**Excerpted passage**
# which muscle is strongest??



## jord222 (Sep 13, 2012)

Just curious as to which of your muscles are stronger than they should be in line with the rest?

Mile is simply legs, i can do (as deep as you can!) leg press @ 10reps @ 300kg.........

But i bench 10 @ 80kg, curl 10 x 12.5kg etc


----------



## Pictor (Jan 10, 2011)

My back is strongest by far, chest is my weakest and always has been, well chest and shoulders are both weak, especially for my size/weight :cursing:


----------



## WilsonR6 (Feb 14, 2012)

Back seems to be my strongest

Chest is pathetic, legs are inbetween


----------



## jord222 (Sep 13, 2012)

Can also do 10 x 120kg seated calf raise

Itz just my lower body in general is much stronger than upper body.


----------



## mikeod (Jan 20, 2012)

WilsonR6 said:


> Back seems to be my strongest
> 
> Chest is pathetic, legs are inbetween


you say that but id be surprised if you went for a true max effort squat, and your legs give in before your back


----------



## 1010AD (May 30, 2009)

**Record set**

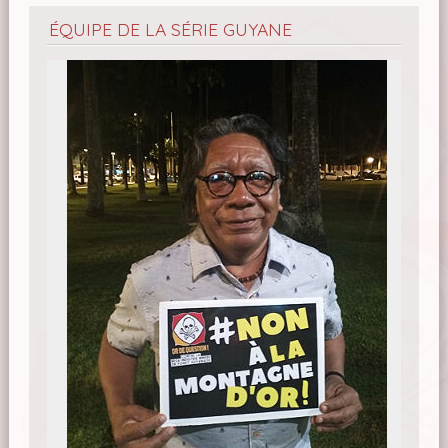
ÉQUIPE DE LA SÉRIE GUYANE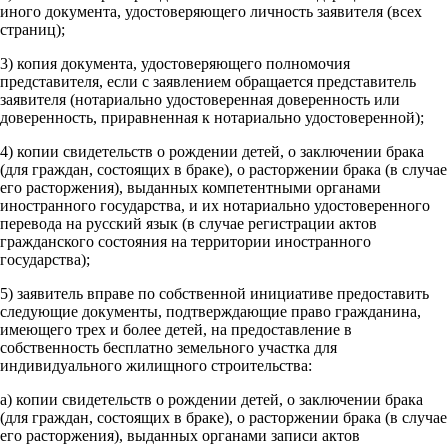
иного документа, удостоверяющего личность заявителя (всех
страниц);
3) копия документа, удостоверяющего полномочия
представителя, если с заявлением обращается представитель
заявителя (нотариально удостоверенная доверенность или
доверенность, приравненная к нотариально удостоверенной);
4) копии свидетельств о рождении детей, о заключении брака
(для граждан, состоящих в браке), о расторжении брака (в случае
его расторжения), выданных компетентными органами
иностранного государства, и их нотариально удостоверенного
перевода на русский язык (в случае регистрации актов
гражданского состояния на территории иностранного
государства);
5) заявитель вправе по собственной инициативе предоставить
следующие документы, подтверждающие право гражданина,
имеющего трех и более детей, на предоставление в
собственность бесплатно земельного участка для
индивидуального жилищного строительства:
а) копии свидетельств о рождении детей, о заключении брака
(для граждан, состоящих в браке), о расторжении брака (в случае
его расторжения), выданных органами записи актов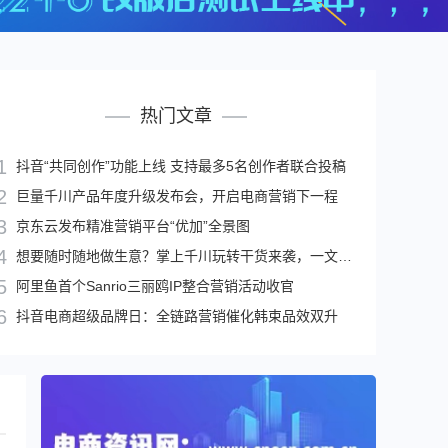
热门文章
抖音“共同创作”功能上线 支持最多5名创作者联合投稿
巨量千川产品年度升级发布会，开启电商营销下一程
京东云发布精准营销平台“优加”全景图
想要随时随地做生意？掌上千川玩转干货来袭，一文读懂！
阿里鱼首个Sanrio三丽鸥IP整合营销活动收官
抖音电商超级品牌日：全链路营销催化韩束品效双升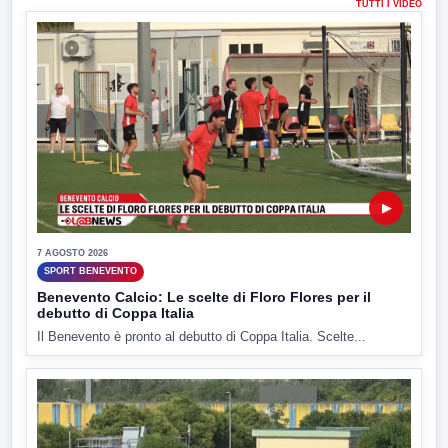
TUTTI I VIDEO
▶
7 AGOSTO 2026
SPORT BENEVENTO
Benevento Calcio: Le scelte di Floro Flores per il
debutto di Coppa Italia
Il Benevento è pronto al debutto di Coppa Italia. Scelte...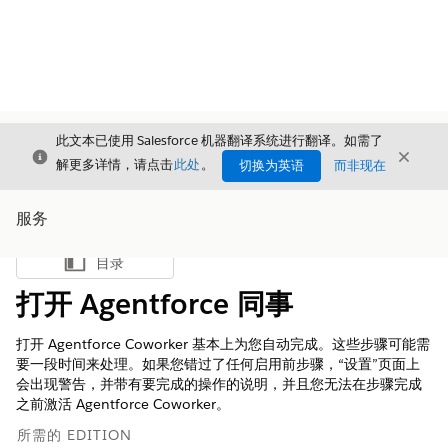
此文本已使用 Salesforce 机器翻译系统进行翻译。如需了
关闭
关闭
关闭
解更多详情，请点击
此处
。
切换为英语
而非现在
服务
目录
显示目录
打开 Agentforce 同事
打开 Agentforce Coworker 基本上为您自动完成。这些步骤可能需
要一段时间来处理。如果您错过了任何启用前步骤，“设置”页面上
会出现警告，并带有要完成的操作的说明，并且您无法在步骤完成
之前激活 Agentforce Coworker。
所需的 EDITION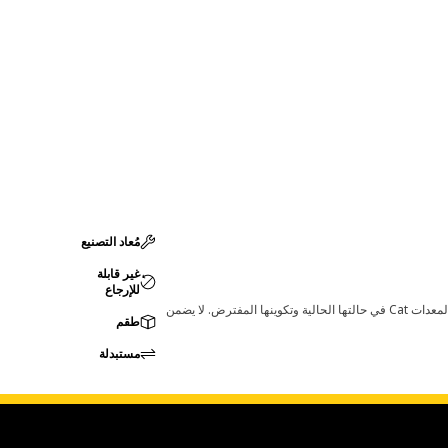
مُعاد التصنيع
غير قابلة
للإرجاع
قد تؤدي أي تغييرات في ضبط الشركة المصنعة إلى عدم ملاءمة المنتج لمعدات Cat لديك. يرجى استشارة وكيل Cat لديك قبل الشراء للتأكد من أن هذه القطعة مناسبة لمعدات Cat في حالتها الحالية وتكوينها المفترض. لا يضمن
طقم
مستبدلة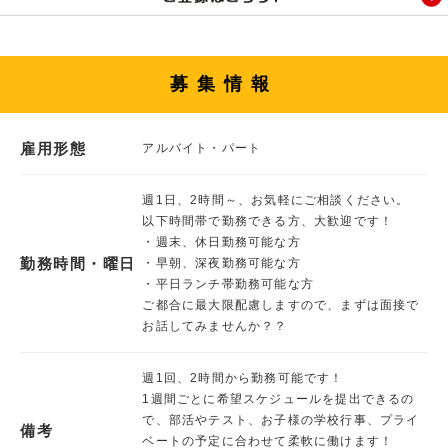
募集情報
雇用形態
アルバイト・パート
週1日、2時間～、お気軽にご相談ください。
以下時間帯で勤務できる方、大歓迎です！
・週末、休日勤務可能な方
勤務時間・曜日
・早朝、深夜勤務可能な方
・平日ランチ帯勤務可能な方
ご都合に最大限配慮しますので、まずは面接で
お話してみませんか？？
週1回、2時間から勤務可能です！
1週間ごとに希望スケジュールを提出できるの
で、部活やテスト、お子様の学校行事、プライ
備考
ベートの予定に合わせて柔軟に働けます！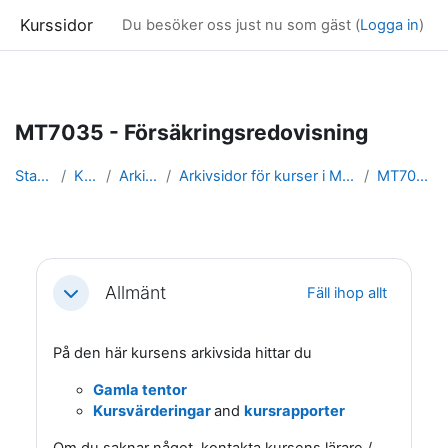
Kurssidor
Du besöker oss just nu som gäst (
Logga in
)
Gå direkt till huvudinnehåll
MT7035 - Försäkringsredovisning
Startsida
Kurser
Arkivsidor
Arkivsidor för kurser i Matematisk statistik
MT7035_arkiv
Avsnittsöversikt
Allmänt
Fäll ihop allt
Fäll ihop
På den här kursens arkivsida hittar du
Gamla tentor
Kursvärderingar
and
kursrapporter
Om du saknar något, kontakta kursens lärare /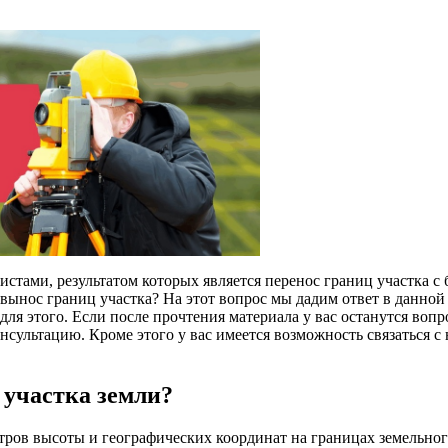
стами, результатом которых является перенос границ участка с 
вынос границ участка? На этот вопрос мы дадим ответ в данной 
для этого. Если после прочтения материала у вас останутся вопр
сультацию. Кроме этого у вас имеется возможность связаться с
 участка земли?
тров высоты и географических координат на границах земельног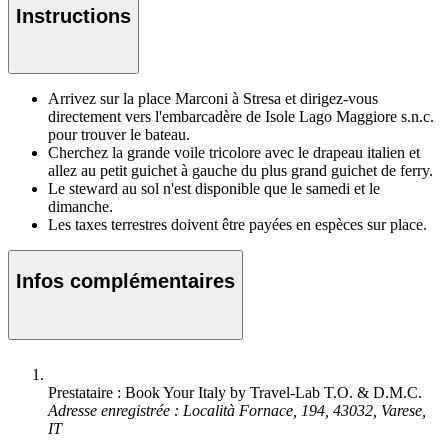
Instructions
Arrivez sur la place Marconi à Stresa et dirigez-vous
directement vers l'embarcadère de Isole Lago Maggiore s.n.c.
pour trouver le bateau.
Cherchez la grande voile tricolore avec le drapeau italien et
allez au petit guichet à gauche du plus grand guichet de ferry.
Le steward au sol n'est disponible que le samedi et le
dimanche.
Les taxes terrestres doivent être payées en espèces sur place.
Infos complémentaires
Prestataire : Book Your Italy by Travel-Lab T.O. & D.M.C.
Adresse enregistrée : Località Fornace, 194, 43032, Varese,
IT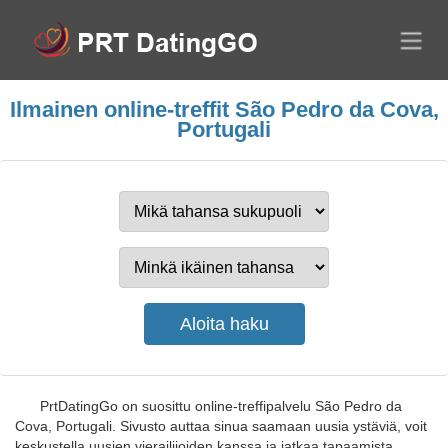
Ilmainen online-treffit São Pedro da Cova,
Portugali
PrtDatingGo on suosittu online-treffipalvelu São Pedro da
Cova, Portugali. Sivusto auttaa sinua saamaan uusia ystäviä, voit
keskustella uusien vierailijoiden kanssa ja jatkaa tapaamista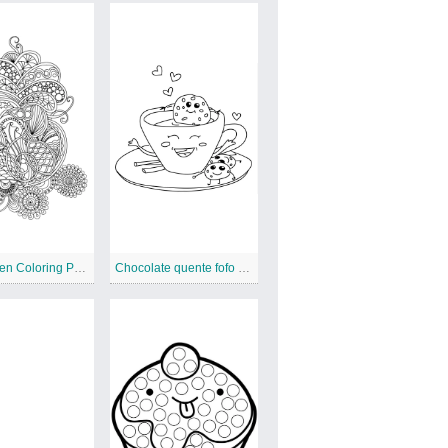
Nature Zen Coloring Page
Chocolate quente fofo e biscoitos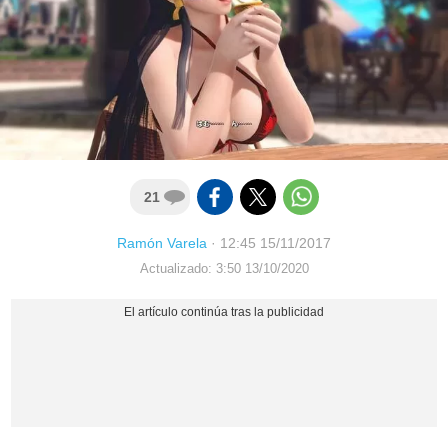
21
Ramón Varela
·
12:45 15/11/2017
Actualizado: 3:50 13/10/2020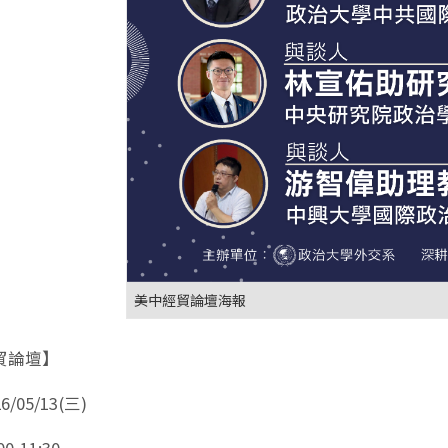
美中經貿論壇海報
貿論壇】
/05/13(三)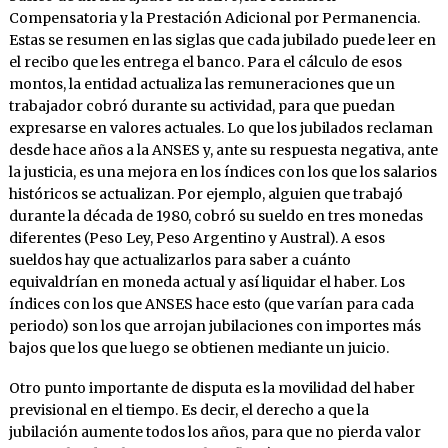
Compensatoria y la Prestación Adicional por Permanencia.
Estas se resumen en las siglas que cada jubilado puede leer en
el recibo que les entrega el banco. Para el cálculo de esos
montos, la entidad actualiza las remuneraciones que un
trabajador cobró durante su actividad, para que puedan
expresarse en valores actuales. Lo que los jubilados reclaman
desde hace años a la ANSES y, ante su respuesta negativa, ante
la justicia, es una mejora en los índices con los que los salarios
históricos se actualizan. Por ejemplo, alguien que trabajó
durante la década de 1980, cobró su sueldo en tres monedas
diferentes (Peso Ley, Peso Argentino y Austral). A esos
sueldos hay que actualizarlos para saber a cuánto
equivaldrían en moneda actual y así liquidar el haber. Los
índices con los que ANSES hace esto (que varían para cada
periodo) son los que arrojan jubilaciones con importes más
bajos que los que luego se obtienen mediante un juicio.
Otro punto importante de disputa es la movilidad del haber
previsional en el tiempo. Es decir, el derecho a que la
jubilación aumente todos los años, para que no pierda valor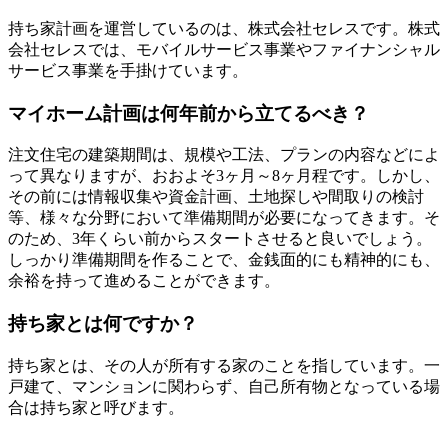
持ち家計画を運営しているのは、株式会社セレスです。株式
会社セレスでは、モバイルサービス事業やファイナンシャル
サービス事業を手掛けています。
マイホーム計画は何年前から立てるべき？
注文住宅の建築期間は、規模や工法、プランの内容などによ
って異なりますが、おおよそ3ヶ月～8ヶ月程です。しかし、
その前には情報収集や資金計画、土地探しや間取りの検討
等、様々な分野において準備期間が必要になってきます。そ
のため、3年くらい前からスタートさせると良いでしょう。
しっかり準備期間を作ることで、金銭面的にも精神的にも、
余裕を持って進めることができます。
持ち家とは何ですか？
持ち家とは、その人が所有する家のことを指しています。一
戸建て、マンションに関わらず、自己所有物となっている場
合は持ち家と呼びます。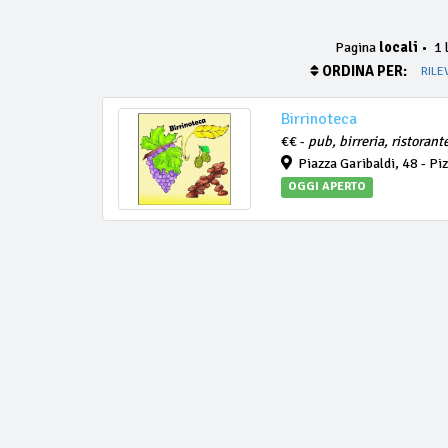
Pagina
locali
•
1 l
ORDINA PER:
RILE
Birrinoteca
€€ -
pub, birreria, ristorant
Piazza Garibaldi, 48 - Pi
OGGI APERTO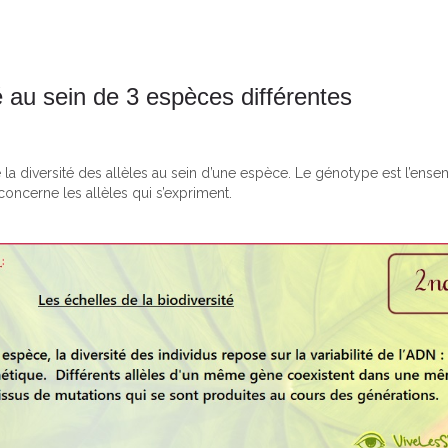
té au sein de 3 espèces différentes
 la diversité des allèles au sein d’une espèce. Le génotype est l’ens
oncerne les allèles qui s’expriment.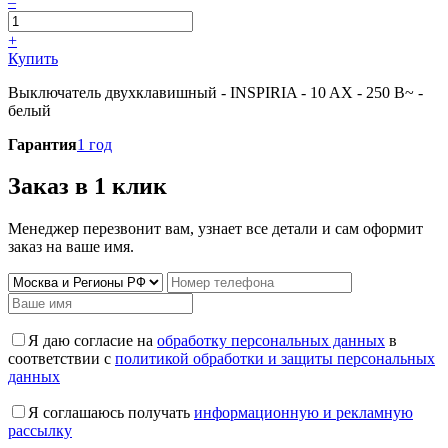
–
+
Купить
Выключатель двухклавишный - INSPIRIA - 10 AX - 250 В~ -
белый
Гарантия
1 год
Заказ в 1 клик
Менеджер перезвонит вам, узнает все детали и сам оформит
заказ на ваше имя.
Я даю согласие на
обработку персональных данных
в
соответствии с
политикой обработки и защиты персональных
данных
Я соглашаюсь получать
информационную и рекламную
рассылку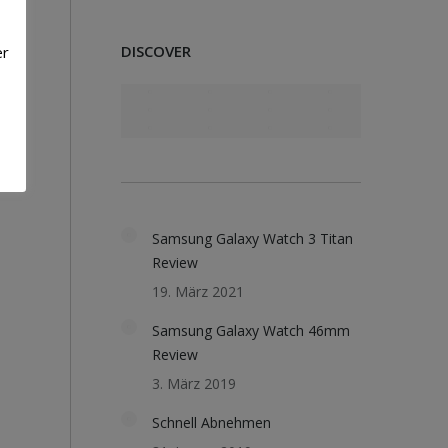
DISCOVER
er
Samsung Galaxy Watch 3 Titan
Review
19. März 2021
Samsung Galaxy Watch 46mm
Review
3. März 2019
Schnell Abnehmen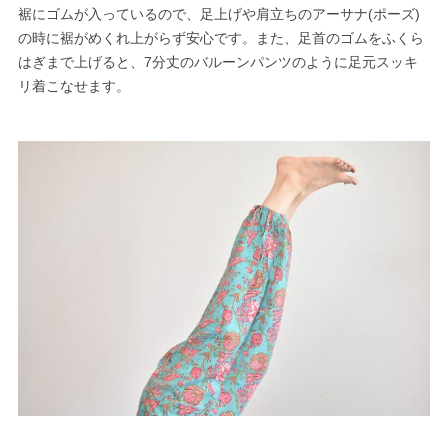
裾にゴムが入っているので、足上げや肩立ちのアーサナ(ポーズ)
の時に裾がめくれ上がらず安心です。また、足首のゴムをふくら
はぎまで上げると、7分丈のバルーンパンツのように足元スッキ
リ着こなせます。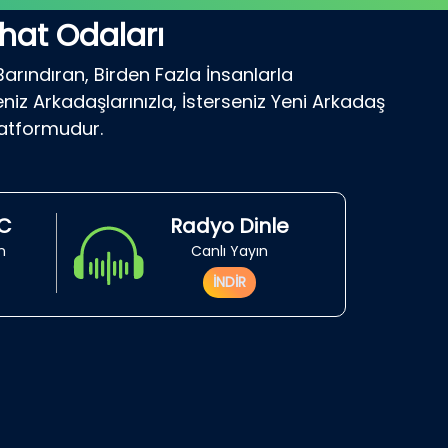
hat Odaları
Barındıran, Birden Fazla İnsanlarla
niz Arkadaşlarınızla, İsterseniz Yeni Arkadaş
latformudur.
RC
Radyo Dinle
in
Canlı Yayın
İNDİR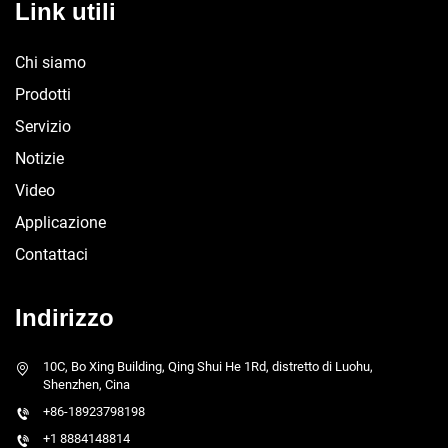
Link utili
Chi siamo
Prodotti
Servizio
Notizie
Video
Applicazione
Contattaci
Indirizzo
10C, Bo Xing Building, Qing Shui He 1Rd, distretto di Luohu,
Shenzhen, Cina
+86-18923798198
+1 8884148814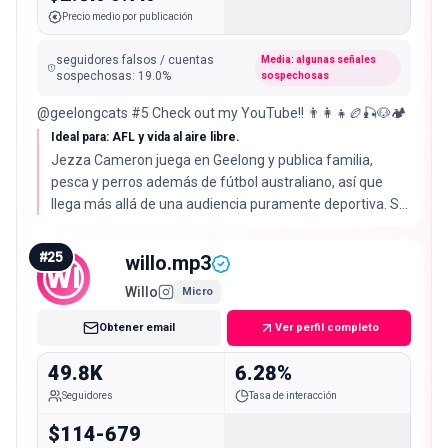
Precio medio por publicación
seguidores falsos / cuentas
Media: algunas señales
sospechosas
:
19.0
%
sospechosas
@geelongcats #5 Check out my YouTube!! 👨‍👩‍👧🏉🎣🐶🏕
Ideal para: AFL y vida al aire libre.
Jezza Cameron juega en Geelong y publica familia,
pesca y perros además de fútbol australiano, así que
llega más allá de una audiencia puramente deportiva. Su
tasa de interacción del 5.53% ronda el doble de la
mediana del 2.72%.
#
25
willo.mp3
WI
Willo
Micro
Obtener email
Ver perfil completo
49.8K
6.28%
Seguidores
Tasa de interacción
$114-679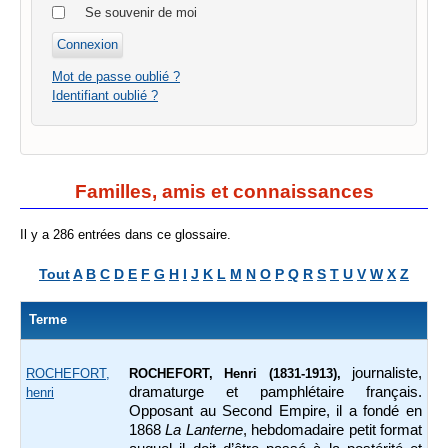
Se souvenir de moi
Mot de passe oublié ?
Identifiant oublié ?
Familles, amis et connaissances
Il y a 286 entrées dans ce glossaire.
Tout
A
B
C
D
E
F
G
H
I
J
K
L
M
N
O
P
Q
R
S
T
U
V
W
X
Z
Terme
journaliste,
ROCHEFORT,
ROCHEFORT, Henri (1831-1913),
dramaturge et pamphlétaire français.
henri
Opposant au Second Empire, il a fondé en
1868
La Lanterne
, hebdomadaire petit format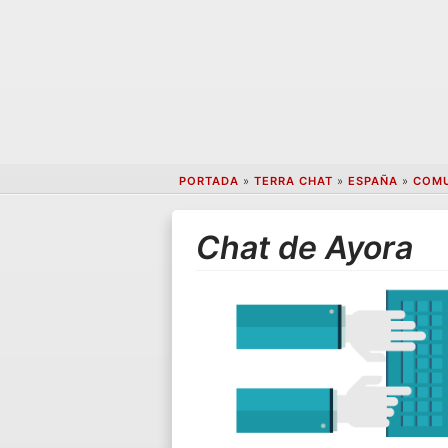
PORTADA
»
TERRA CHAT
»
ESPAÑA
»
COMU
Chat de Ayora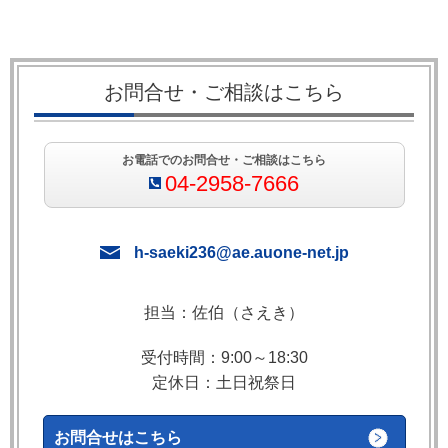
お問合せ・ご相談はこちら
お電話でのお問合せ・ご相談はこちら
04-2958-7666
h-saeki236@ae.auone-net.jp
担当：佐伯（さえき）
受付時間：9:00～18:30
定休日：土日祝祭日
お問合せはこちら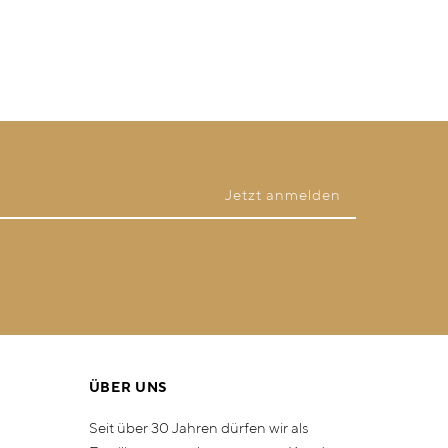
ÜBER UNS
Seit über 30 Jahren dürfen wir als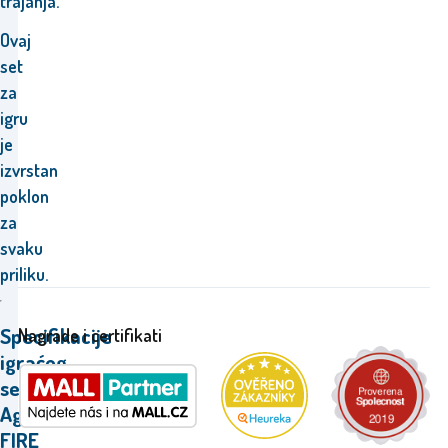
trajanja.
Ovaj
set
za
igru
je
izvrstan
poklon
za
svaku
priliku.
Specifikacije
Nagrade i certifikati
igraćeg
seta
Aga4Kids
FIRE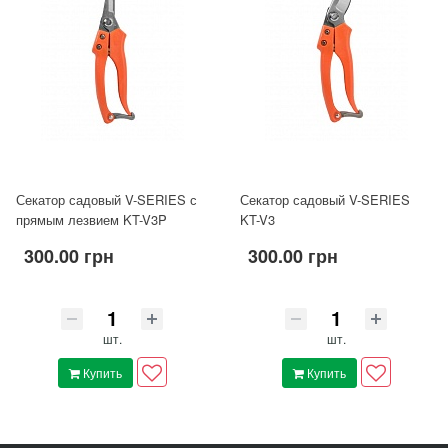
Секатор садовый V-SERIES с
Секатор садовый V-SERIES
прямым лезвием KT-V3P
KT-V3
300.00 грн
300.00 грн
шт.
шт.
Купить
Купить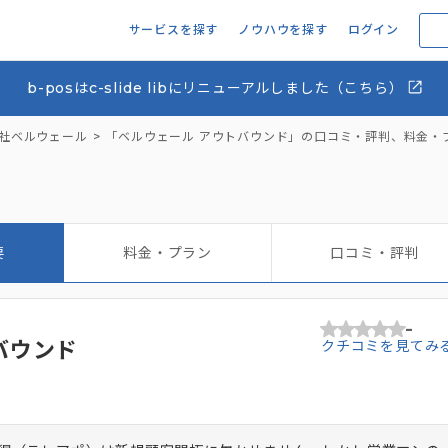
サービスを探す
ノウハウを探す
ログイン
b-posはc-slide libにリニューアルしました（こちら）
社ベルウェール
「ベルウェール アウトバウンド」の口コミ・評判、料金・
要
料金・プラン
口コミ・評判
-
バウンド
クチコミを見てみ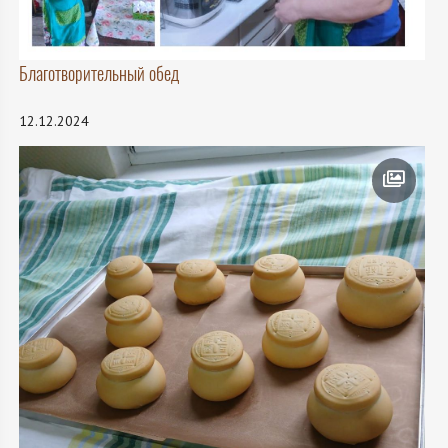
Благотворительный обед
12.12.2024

**Required work**
- 1) In the forum thread on strongest muscles, what weight does jord222 report for 10 reps on the leg press?
- 2) Reproduce the stretch of the forum thread on strongest muscles from "## Pictor (Jan" through "(Feb 14, 2012)", swapping "chest" for "arms".
- 3) Per the forum thread on strongest muscles, why does jord222 consider legs to be out of line with the rest of their strength?

**Solved tasks**
- 1) 300kg

- 2)
## Pictor (Jan 10, 2011)

My back is strongest by far, arms is my weakest and always has been, well arms and shoulders are both weak, especially for my size/weight :cursing:


----------



## WilsonR6 (Feb 14, 2012)

- 3) jord222 can leg press 300kg for 10 reps and seated calf raise 120kg for 10 reps, but benches only 80kg and curls 12.5kg for 10. jord222 says their lower body in general is much stronger than their upper body.